Vermont Senate Rejects Proposed 'Right To Privacy' Constitutional Amendment

Apr 21, 2016

The Vermont Senate has rejected a proposed Constitutional amendment that would have created "a right to privacy."

Backers said the proposal was needed to keep up with the enormous technological changes taking place in society. But opponents argued the measure could overturn a number of state laws.

It's very difficult to amend the Vermont Constitution. The proposal must originate in the Senate and receive 20 votes to proceed. The full process can take at least two years to complete. 

The vote on this amendment was 14 in favor and 15 against.

The proposal stated, "an individual has a right to keep personal information private, to communicate to others privately, and to make decisions concerning his or her body."

Speaking from the Senate floor Thursday, Caledonia Sen. Joe Benning said the amendment was needed because the writers of the Vermont Constitution never contemplated many of the issues that are now in the public arena.
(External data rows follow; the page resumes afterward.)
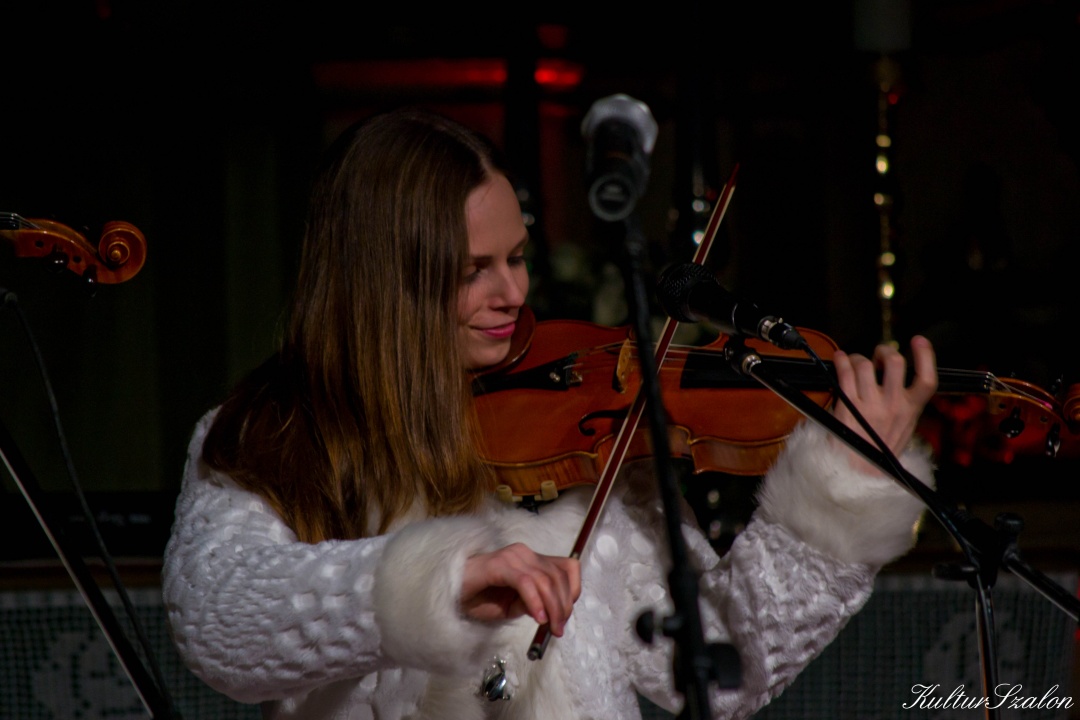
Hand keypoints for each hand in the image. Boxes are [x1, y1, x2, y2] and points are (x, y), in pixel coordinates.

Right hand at [460, 543, 580, 635]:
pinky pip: (526, 582)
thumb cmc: (480, 599)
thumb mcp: (513, 607)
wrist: (450, 595)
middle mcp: (525, 553)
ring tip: (550, 627)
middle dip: (563, 605)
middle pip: (558, 576)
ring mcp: (512, 556)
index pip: (567, 567)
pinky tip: (537, 617)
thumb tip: (552, 610)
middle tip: (559, 629)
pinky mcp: (499, 564)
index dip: (573, 590)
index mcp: (532, 560)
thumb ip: (533, 604)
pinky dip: (535, 601)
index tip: (566, 614)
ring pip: (545, 579)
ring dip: (552, 606)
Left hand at [830, 335, 937, 473]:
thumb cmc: (880, 449)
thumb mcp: (905, 427)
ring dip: (857, 357)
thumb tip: (897, 374)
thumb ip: (905, 403)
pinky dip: (840, 361)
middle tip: (878, 355)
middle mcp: (893, 406)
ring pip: (865, 364)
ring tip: (854, 362)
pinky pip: (844, 374)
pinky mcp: (847, 407)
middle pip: (895, 362)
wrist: (859, 473)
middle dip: (884, 350)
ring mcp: (870, 406)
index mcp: (912, 410)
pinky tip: (839, 359)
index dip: (926, 355)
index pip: (927, 379)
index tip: (919, 340)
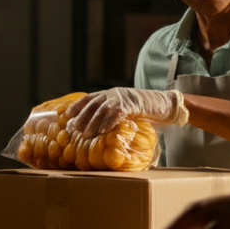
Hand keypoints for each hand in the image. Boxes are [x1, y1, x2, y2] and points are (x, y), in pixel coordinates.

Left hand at [66, 88, 188, 136]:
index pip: (89, 98)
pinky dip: (108, 122)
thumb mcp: (123, 109)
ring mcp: (123, 98)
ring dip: (93, 123)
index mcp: (109, 93)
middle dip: (82, 117)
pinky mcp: (132, 104)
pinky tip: (102, 131)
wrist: (161, 103)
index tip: (67, 116)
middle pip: (92, 104)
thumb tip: (95, 128)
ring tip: (86, 135)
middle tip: (75, 130)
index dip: (77, 106)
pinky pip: (117, 113)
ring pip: (102, 109)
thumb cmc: (142, 110)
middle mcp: (113, 93)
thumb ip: (110, 114)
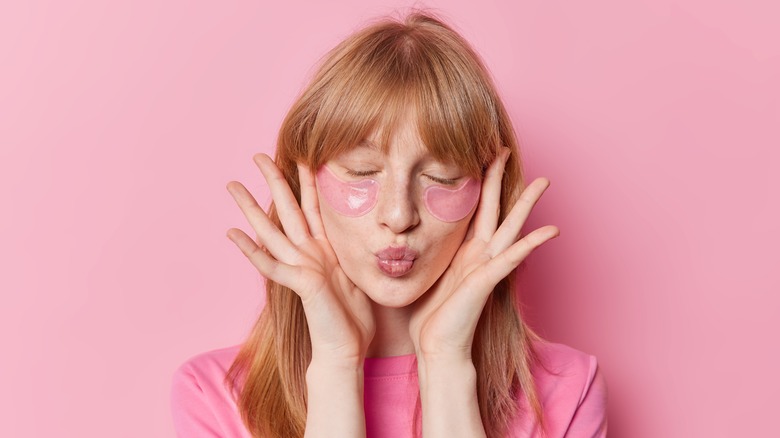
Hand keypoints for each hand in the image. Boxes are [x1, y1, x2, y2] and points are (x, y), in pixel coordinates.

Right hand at [225, 154, 374, 365]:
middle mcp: (308, 253)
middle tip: (258, 154)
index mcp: (325, 247)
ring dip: (252, 208)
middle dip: (273, 181)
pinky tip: (232, 234)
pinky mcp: (299, 284)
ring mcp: (300, 267)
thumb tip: (368, 232)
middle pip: (288, 208)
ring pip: (271, 230)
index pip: (314, 205)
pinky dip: (250, 250)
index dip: (307, 180)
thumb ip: (353, 250)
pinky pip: (270, 265)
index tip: (302, 153)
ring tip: (232, 186)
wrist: (347, 348)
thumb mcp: (359, 272)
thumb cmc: (354, 316)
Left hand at [408, 148, 558, 361]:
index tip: (475, 156)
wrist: (436, 348)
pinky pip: (512, 258)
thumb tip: (394, 234)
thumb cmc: (427, 317)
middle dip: (498, 179)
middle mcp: (478, 255)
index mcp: (462, 251)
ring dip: (525, 204)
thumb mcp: (420, 273)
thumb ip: (418, 253)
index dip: (475, 183)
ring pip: (509, 227)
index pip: (472, 209)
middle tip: (505, 149)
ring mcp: (486, 267)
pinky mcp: (487, 281)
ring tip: (543, 182)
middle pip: (493, 209)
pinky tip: (551, 230)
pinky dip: (532, 243)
"I would contend, Mr. President, that our language as it stands from the 18th century is not adequately equipped to deal with the issues we are facing today," said Benning.

The proposal stated, "an individual has a right to keep personal information private, to communicate to others privately, and to make decisions concerning his or her body."

Benning said the proposal gave judges two ways to determine if a law met the new constitutional requirements.

"Number one, is there a right to privacy," Benning explained. "And number two, if there is a right to privacy, is there a compelling state interest that would override that right to privacy?"

But Windsor Sen. John Campbell said the amendment could have had many unintended consequences.

"It opens the door to a tremendous amount of potential litigation regarding laws that we've had on the books here," Campbell said, "and that we have passed in this body and it takes it and potentially could turn them on their heads."

Senate Judiciary chairman Dick Sears was upset that his committee did not have a chance to review the amendment this year.

"I just think our committee deserves some time to look at it," said Sears. "If that delays the process so long that the amendment doesn't come out, the amendment doesn't come out. There are a lot of bills that die." 

Sears says he's hopeful that the House will approve different privacy protection legislation previously passed by the Senate by the end of this session.